At the same time the Prime Minister of a country that actually looted us is warmly received and hugged and is Modi’s “khaas dost”, just as Donald Trump was at one time, not to mention Nawaz Sharif.

As it is, Boris Johnson is hanging on to the PM-ship of his country with a single strand of his disheveled hair, and Trump is edging closer to incarceration. One is excusably concerned about the future of the next world leader whom Modi will walk around hand-in-hand with. Could it be Vladimir Putin?

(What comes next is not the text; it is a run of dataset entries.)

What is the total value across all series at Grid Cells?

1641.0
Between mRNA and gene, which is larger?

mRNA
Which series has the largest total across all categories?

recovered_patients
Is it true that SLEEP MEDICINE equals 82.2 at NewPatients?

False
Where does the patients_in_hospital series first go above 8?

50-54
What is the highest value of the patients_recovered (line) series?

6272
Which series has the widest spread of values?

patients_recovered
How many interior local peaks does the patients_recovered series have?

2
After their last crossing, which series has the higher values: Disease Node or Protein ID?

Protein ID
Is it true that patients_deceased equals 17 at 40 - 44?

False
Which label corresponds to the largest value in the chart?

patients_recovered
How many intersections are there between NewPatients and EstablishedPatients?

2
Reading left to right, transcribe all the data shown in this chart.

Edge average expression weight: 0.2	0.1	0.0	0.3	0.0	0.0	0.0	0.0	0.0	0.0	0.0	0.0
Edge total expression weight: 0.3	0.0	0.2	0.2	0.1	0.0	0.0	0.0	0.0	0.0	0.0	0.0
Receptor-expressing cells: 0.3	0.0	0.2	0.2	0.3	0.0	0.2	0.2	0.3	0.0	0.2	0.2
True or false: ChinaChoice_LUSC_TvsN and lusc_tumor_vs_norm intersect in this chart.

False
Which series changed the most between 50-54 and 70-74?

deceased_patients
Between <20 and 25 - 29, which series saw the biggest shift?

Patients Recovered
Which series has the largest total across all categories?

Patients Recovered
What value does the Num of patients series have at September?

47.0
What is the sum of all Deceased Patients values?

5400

With not one contestant on a quiz show sometime ago being able to name the writer of “Saare jahan se achcha Hindustan hamara” (Rabindranath Tagore? Munshi Premchand?) or who coined the slogan “Inquilab zindabad”; with the Hindification of Persian city names; the dissemination of literature like “Vedic scientists of ancient India”; the claim that we had flying machines centuries before the Wright brothers; that it was IVF that resulted in the birth of a hundred Kauravas; that the God Ganesha’s elephant head was placed on him by plastic surgery, it does seem inevitable that future history books will be indistinguishable from mythology and render us the laughing stock of the world.

There will presumably be 600 years in our country’s history which just didn’t happen or in which untold miseries were heaped upon the Hindu populace of India by Muslim invaders whose only preoccupation it seems was to convert temples into mosques.

Truly “Khoon ke dhabbe dhulenge kitni barsaatonke baad?”.